Mais c’est la transmutation qui pose le plus problème. Les recherches dans cette voie, en France comme à l’étranger, ont seulement démontré la faisabilité d’expériences de transmutation, à l’échelle de petites « cibles » correctement placées dans des réacteurs. La faisabilité industrielle suppose le passage de deux sauts qualitatifs dont rien ne permet de préjuger aujourd’hui : celui d’une cible à un cœur de réacteur, et celui d’un réacteur à un parc optimisé de multiples réacteurs dont on sait maîtriser les flux dans la montée en puissance, l’équilibre puis la phase d’arrêt.

L’attrait pour cette solution se fonde essentiellement sur des « démonstrations » de son efficacité qui, dans une forme tautologique, font en réalité l’impasse sur sa faisabilité : des scénarios mettant en œuvre des machines capables, par hypothèse, de réduire les déchets par transmutation… aboutissent effectivement à une réduction.

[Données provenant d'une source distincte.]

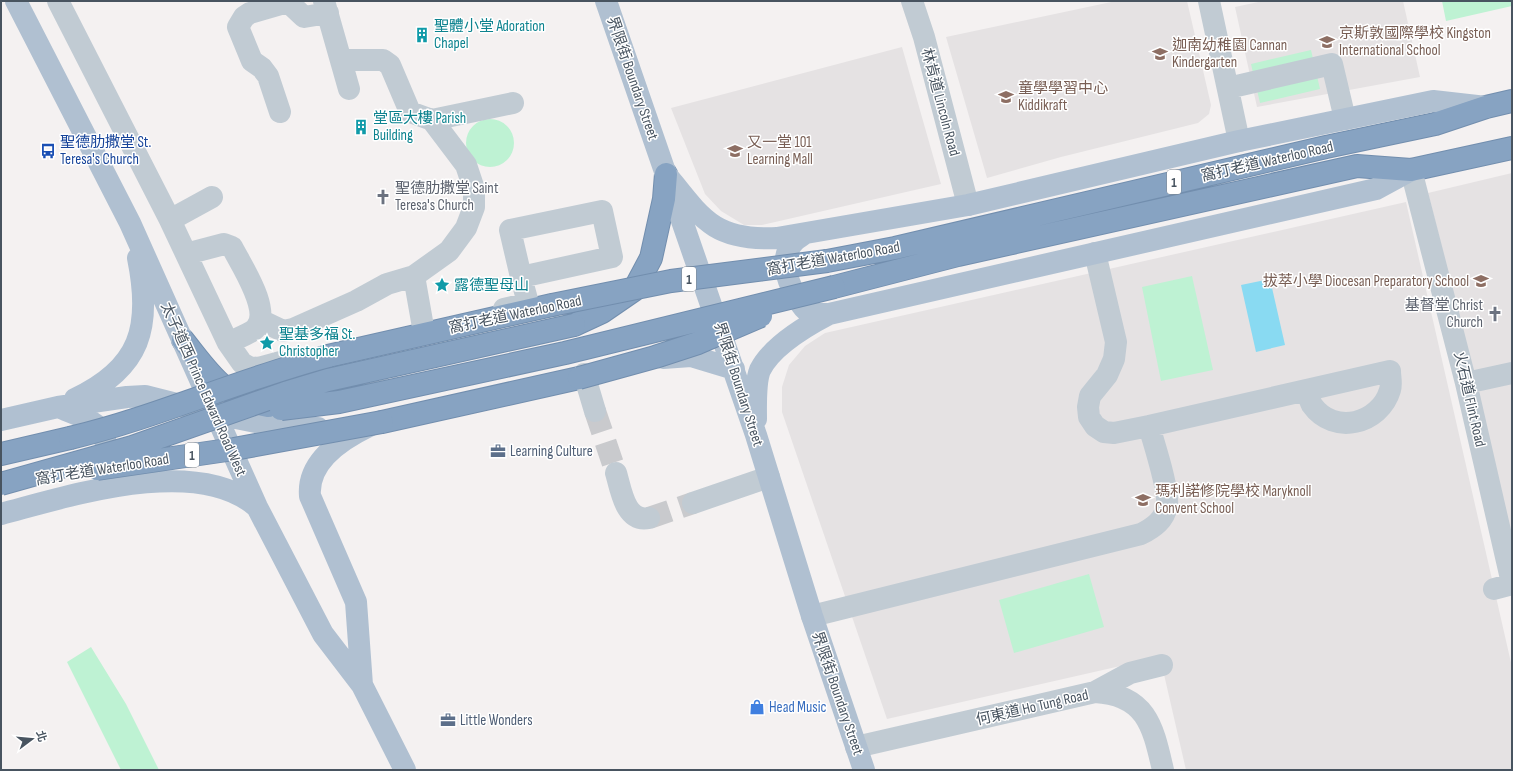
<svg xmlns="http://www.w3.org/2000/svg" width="1513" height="771" viewBox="0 0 1513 771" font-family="'Sofia Sans Condensed','Noto Sans TC',sans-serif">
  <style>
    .education { fill: #e5e2e3 }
    .green { fill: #bef2d3 }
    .water { fill: #89daf2 }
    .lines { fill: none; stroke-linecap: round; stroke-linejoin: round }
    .minor-tunnel { stroke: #c9cacd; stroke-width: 22; stroke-dasharray: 22 11; stroke-linecap: butt }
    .highway-casing { stroke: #728eae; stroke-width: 24 }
    .minor { stroke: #c1cbd3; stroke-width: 22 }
    .major { stroke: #b0c0d1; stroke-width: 22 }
    .highway { stroke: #87a3c2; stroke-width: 22 }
    .highway-bridge-casing { stroke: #728eae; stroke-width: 24; stroke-linecap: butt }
    .highway-bridge { stroke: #87a3c2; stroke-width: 22 }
    .labels { text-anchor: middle; stroke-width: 3; stroke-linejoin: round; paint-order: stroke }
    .shield { fill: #fff; stroke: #7f8790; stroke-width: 1 }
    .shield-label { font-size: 14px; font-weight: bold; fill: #485460 }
    .culture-label { font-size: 15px; fill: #0d838f; stroke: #fff; text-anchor: start }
    .education-label { font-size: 15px; fill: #785e54; stroke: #fff; text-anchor: start }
    .street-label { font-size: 15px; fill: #485460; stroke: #fff }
    .transit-label { font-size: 15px; fill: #164399; stroke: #fff; text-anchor: start }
    .worship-label { font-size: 15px; fill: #5b616d; stroke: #fff; text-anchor: start }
    .service-label { font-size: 15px; fill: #4e5e75; stroke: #fff; text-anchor: start }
    .shop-label { font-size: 15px; fill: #366cbe; stroke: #fff; text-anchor: start }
  </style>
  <rect width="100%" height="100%" fill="#f4f1f1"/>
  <!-- education -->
  <path class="education" d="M1116,1H1187L1211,105L1209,114L1198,123L1061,157L987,178L946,37Z
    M1263,1H1403L1420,77L1257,107L1235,7Z
    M902,47L941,184L762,225H744L721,211L705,194L671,108Z
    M1512,173V368L1474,375L1428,193Z
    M1406,202L1512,667V770H1186L1160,657L887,719L782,412V387L789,365L805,346L825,333Z
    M1512,382V551L1475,389Z"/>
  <!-- green -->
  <path class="green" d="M1442,1H1512V6L1446,21Z
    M1311,50L1320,89L1260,103L1251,64Z
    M466 143a24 24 0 1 1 48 0a24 24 0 1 1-48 0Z
    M1192,276L1213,370L1161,381L1142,287Z
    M1089,574L1104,627L1014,653L999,600Z
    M91,647L126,704L159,770H121L67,662Z"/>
  <!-- water -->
  <path class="water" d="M1270,279L1285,345L1256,352L1241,285Z"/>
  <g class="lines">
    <!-- minor-tunnel -->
    <path class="minor-tunnel" d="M595,411L616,473
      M649,518L693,503"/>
    <!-- highway casing -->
    <g class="highway-casing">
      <path id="highway" d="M827,261L895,248L1326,147L1435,124L1486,107L1512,101
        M834,287L958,255L1357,166L1411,170L1512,148
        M574,325L602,312L634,290L651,258L664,199L666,174
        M183,340C210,374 223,397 268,406
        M328,356L552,305
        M382,422L579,378
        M1,454L70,438"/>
    </g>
    <!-- minor -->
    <path class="minor" d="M58,1L170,220L228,343L242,363L249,367L258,368L280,362
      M324,1L349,89
      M912,1L924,37L968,205
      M1209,1L1239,141
      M1228,88L1332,64L1345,119
      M280,112L268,76L262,68L252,61L238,27L244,17L250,13L288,2L304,17L328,13
      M432,120L513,103
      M1411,170L1466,383L1512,583
      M602,211L612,257L521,277L510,230Z
      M170,220L212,197
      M1095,253L1116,342L1114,359L1107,375L1090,396L1088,407L1089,417L1095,426L1104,432L1114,433L1149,426L1390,371C1390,377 1392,384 1390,390C1380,424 1334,436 1312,405C1310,401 1308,395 1306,391
      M186,254L224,244L232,247C241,265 273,312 255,329C250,334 235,339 228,343
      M414,276L423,327
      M504,309L528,303L521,277
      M260,320L283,331L293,329L356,301L387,284L414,276L449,251L466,228L474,207V189L466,165L432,120L410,112L390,65L383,60H341
      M584,374L595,411
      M1466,383L1512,373
      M616,473C621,489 625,523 649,518
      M693,503L769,477
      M1494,589L1512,584
      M812,616L1141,534C1153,528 1165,520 1167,505C1169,489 1154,444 1149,426
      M1095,692L1130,673L1162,665
      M856,747L1095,692C1147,695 1153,727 1163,770"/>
    <!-- major -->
    <path class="major" d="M16,1L130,223L257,507L323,634L362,685L405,770
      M606,1L756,435L812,616L864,770
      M666,174C702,219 714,241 777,238L968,205L1239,141L1433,101L1486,107
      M804,234C800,237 795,239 792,244C776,264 794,300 810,314H829
      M663,358L691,356L734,369
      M75,399C141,368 152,327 138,258
      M58,407C81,417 107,421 106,450C106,458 105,465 102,472
      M756,419C756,406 755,382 760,370C772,346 806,326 829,314L1376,189L1411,170
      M1,420L58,407L127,397L145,396L216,414L271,425L294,428H318
      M1,514C70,496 197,454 257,507
      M362,685L356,602L310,496C307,462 342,439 369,426"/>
    <!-- highway -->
    <use href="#highway" class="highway"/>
    <!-- highway-bridge casing -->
    <g class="highway-bridge-casing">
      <path id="highway-bridge" d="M552,305L671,281L827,261
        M579,378L655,357L698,343L761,316
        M281,409L339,402L565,353L834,287
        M70,438C158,417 240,379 328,356
        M97,469L234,449L382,422
        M1,484L132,447L285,393L328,380L574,325"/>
    </g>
    <!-- highway-bridge -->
    <use href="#highway-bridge" class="highway-bridge"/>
  </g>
  <!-- icons -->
  <defs>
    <g id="building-bare" transform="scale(1.2)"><path d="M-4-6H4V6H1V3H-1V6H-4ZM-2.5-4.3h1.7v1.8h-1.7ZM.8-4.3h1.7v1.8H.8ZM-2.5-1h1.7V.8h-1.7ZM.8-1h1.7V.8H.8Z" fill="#0f9aa8" stroke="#fff" stroke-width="2.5" paint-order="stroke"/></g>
    <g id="school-bare" transform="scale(1.2)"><path d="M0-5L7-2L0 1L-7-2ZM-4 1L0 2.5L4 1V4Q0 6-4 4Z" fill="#8d6e63" stroke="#fff" stroke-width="2.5" paint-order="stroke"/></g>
    <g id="bus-bare" transform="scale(1.2)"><path d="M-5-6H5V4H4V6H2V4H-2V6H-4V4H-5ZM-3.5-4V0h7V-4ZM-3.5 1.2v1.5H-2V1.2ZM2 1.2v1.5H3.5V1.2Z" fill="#1a4fb4" stroke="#fff" stroke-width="2.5" paint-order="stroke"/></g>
    <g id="church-bare" transform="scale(1.2)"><path d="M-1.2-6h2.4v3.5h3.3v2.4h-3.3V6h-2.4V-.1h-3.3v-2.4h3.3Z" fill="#6b7280" stroke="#fff" stroke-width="2.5" paint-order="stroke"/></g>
    <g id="sight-bare" transform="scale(1.2)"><path d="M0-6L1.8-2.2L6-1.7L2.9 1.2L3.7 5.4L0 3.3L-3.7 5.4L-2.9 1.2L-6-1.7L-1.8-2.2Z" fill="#0f9aa8" stroke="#fff" stroke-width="2.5" paint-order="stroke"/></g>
    <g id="office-bare" transform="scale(1.2)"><path d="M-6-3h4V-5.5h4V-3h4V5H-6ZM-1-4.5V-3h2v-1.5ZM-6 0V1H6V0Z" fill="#5c6f8a" stroke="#fff" stroke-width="2.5" paint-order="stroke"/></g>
    <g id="shop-bare" transform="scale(1.2)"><path d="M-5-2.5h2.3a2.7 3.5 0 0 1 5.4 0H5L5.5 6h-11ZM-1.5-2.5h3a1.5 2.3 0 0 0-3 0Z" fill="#3f7fe0" stroke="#fff" stroke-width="2.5" paint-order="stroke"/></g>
  </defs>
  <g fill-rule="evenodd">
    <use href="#building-bare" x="422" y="35"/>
    <use href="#school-bare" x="1327" y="42"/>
    <use href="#school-bare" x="1160" y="54"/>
    <use href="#school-bare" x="1006" y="97"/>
    <use href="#building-bare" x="361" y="127"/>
    <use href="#bus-bare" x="48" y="151"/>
    <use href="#school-bare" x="735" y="151"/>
    <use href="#church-bare" x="383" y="197"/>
    <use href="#school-bare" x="1481" y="281"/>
    <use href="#sight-bare" x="442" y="285"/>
    <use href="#church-bare" x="1495" y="314"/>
    <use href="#sight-bare" x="267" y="343"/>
    <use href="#office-bare" x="498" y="451"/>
    <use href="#school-bare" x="1143" y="500"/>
    <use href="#shop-bare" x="757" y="707"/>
    <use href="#office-bare" x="448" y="720"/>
  </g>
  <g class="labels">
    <!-- shield labels -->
    <g class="shield">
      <rect x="1167" y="170" width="14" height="24" rx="3"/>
      <rect x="682" y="267" width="14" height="24" rx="3"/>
      <rect x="185" y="443" width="14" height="24" rx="3"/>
    </g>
    <g class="shield-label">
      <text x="1174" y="187">1</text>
      <text x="689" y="284">1</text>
      <text x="192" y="460">1</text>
    </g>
    <!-- culture labels -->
    <g class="culture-label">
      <text x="434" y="31">聖體小堂 Adoration<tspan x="434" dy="17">Chapel</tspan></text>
      <text x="373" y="123">堂區大樓 Parish<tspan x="373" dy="17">Building</tspan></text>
      <text x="454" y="290">露德聖母山</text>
      <text x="279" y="339">聖基多福 St.<tspan x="279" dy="17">Christopher</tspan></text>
    </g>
    <!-- education labels -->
    <g class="education-label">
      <text x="1339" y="38">京斯敦國際學校 Kingston<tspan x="1339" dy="17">International School</tspan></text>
      <text x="1172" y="50">迦南幼稚園 Cannan<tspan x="1172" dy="17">Kindergarten</tspan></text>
      <text x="1018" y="93">童學學習中心<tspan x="1018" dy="17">Kiddikraft</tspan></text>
      <text x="747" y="147">又一堂 101<tspan x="747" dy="17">Learning Mall</tspan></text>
      <text x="1469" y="286" text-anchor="end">拔萃小學 Diocesan Preparatory School</text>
      <text x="1155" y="496">瑪利諾修院學校 Maryknoll<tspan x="1155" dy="17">Convent School</tspan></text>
    </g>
    <!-- street labels -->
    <g class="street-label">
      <text transform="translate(633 78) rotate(71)" y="5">界限街 Boundary Street</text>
      <text transform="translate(941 102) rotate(75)" y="5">林肯道 Lincoln Road</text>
      <text transform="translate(1267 161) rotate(-13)" y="5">窩打老道 Waterloo Road</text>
      <text transform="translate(833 258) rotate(-10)" y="5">窩打老道 Waterloo Road</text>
      <text transform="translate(515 314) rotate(-12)" y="5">窩打老道 Waterloo Road</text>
      <text transform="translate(739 384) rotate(72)" y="5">界限街 Boundary Street</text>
      <text transform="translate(204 389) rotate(66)" y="5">太子道西 Prince Edward Road West</text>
      <text transform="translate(1470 399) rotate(77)" y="5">火石道 Flint Road</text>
      <text transform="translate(102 469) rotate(-9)" y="5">窩打老道 Waterloo Road</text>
      <text transform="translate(838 693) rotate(71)" y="5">界限街 Boundary Street</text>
      <text transform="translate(1032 707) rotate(-13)" y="5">何東道 Ho Tung Road</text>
    </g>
    <!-- transit labels -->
    <g class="transit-label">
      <text x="60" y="147">聖德肋撒堂 St.<tspan x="60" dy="17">Teresa's Church</tspan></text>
    </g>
    <!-- worship labels -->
    <g class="worship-label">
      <text x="395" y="193">聖德肋撒堂 Saint<tspan x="395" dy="17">Teresa's Church</tspan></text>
      <text x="1483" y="310" text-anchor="end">基督堂 Christ<tspan x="1483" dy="17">Church</tspan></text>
    </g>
    <!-- service labels -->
    <g class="service-label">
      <text x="510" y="456">Learning Culture</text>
      <text x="460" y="725">Little Wonders</text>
    </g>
    <!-- shop labels -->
    <g class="shop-label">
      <text x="769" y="712">Head Music</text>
    </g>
  </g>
  <!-- border -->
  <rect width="1513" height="771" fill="none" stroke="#485460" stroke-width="4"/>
  <!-- north arrow -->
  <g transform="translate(32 739) rotate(74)" stroke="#ffffff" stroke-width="3" paint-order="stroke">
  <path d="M0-3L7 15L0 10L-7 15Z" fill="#485460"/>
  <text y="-6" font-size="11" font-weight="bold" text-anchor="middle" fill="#485460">北</text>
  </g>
</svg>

La Commission nationale d’évaluation a d’ailleurs pointé dans son dernier rapport ces carences, concluant clairement « qu’il n’y aura pas en 2006 d’arguments décisifs pour prendre une décision de nature scientifique, technique ou industrielle sur la transmutation ». La CNE affirme notamment que « la transmutation est un espoir qui repose sur des machines qui n’existent pas à ce jour » et que « le CEA fonde de grands espoirs sur le RNR-gaz (…) mais ce réacteur n’est qu’à l’état de concept. La CNE ne dispose d’aucun élément d’appréciation quant à sa faisabilité et à ses performances de transmutation. »

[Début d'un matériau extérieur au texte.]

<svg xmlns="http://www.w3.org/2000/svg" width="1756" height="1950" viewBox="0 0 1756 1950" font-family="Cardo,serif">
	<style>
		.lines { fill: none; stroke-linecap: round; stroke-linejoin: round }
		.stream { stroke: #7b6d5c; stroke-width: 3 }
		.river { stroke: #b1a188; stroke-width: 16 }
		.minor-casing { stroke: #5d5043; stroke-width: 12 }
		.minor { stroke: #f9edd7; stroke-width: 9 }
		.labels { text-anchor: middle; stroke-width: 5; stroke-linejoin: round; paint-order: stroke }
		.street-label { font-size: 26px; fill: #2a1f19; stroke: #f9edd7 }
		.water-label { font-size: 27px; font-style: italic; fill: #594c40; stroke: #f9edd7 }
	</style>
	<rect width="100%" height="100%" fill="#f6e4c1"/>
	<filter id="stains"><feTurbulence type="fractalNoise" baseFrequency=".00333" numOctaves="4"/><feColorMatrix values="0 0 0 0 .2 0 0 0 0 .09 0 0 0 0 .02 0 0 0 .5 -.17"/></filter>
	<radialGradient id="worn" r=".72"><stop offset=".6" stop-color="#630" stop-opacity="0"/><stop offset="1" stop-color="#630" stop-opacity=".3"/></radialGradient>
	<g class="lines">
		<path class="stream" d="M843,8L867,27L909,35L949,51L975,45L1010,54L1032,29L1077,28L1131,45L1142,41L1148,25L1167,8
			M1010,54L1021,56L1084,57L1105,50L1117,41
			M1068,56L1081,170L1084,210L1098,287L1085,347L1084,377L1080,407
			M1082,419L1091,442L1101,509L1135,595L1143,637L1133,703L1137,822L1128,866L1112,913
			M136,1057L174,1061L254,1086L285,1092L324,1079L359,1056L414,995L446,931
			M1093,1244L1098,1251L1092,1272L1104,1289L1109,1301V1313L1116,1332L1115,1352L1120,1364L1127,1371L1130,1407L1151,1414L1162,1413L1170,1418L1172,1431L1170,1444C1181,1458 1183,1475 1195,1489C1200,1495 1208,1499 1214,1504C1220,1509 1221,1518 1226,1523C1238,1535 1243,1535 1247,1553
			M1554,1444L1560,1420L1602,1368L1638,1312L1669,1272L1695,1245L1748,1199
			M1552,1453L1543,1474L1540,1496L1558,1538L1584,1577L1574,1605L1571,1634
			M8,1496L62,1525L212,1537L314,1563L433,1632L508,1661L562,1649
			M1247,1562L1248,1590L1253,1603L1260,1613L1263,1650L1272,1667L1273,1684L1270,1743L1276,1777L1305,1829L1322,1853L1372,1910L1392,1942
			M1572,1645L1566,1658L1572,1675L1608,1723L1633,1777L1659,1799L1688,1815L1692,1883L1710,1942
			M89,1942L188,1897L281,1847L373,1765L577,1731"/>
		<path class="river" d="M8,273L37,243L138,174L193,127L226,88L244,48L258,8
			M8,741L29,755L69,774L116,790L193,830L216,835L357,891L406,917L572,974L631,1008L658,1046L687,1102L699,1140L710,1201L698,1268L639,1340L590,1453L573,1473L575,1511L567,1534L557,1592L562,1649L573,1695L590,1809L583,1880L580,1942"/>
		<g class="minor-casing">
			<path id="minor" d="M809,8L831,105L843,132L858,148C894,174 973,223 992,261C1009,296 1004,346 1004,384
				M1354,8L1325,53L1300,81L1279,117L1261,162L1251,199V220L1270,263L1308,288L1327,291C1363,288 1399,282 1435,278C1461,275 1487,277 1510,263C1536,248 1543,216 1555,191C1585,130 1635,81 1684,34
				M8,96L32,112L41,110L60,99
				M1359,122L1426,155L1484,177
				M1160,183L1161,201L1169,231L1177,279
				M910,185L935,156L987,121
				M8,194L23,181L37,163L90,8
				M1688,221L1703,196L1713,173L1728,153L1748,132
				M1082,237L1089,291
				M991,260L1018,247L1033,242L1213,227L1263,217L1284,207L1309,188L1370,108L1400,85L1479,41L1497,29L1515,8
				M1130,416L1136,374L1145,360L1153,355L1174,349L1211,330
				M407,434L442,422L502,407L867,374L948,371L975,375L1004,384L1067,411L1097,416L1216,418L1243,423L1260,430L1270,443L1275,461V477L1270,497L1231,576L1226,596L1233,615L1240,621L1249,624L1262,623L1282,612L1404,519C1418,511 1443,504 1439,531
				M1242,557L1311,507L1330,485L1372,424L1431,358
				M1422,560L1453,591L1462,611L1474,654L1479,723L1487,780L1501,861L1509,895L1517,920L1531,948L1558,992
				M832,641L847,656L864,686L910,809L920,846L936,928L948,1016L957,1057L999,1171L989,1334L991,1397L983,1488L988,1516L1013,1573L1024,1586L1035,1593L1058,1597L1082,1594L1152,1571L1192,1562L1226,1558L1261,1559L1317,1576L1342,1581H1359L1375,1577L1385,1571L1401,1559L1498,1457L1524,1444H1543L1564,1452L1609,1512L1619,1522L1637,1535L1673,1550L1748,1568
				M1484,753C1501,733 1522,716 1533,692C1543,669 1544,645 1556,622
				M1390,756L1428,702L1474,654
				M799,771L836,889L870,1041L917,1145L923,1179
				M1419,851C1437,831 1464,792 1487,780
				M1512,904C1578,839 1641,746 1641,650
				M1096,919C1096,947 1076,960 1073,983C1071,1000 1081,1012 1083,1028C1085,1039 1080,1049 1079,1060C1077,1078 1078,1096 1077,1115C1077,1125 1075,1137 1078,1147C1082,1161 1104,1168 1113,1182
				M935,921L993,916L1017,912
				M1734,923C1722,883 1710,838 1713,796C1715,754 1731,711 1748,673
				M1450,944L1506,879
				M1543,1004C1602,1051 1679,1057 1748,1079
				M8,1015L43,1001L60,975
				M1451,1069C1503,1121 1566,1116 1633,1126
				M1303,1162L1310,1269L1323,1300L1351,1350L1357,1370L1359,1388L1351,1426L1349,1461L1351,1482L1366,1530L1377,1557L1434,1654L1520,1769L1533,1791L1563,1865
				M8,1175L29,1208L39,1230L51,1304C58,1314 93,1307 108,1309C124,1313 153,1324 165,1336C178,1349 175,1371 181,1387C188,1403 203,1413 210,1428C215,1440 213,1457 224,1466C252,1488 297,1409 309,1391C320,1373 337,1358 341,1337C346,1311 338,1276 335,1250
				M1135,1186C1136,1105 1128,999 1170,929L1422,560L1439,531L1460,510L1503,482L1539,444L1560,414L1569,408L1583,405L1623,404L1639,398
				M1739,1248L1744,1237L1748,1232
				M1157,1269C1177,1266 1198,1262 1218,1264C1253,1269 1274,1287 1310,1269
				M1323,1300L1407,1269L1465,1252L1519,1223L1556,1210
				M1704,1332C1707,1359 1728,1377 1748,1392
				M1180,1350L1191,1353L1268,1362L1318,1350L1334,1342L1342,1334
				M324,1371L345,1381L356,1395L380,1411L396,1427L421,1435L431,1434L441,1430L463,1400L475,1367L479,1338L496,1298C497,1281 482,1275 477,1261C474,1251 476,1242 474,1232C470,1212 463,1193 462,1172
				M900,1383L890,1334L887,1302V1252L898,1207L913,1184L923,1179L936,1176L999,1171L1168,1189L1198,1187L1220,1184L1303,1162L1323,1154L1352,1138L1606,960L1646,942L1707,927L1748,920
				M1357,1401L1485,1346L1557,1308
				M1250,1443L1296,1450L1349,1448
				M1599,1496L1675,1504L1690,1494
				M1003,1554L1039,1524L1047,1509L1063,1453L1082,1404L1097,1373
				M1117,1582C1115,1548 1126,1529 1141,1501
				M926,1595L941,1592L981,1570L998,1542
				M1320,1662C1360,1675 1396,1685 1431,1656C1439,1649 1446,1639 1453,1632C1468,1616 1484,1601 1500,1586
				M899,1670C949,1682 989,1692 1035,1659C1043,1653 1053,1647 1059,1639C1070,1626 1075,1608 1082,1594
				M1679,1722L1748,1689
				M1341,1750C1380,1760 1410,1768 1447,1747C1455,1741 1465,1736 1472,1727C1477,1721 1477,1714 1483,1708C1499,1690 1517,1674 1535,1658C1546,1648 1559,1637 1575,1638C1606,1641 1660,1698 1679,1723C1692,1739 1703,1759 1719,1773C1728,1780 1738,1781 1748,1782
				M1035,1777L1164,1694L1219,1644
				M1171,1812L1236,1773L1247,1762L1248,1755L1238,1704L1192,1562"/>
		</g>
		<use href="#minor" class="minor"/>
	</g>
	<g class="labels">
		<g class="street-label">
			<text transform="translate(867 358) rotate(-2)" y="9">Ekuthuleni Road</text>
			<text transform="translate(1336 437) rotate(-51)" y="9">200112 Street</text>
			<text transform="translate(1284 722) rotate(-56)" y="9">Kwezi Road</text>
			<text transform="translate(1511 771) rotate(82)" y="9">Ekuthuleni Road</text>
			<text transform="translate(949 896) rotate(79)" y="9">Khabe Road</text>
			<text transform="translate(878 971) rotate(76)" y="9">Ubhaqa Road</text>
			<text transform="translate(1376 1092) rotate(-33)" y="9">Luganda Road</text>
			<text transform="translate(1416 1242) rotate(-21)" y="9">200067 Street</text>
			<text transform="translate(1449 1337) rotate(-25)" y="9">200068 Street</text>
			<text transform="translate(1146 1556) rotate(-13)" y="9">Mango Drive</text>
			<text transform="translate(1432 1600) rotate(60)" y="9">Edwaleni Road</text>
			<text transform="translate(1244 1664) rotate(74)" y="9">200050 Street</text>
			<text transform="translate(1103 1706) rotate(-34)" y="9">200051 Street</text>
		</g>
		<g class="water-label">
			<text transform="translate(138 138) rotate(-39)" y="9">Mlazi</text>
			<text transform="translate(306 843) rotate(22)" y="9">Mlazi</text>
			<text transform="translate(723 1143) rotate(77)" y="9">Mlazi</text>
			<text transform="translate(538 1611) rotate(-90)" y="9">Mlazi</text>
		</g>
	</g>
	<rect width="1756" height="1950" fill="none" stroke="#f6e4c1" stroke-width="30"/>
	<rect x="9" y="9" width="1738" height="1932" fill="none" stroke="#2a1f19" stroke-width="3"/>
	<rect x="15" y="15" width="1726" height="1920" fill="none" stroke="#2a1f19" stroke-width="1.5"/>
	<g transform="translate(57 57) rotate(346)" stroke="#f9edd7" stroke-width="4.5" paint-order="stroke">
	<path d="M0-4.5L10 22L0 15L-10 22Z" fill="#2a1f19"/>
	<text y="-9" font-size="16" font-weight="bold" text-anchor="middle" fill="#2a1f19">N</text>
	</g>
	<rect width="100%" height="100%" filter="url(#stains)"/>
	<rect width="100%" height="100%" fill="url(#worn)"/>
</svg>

Dans ces conditions, c’est la pertinence même du maintien de cette option dans un panel de solutions réalistes qui doit être posée.

Les résultats des recherches menées à ce jour restent largement insuffisants pour conclure et engager des décisions en 2006 sur la gestion finale des déchets. Et si les voies de recherche ouvertes doivent être poursuivies, des objectifs précis doivent leur être fixés par rapport à la question prioritaire de démonstration de faisabilité.

Il faut de plus regretter la faiblesse des recherches développées dans le domaine des sciences humaines : absentes du programme initial de la loi, elles le sont encore du bilan final, alors même que leur contribution est essentielle pour sortir du débat technique d’experts et prendre en compte les dimensions sociales ou éthiques du problème. Aucune réflexion de cet ordre ne figurait par exemple dans le colloque-bilan sur les « Recherches sur les déchets nucléaires – Acquis et perspectives à l’échéance de 2006 » organisé le 30 juin 2005 à Paris par le Ministère délégué à l’enseignement supérieur et à la recherche.

De même, la dimension économique n’est absolument pas développée. Il est à peu près admis que des solutions plus complexes, comme la séparation-transmutation, représentent un surcoût par rapport à des stratégies d’entreposage longue durée et même de stockage géologique – surcoût théoriquement associé au bénéfice de réduction de l’inventaire des déchets. Toutefois, aucun élément de certitude ou presque n’existe aujourd’hui sur les coûts réels attendus (voir fiche L’aspect économique), empêchant tout développement sérieux d’analyses de type coûts/bénéfices des différentes gestions.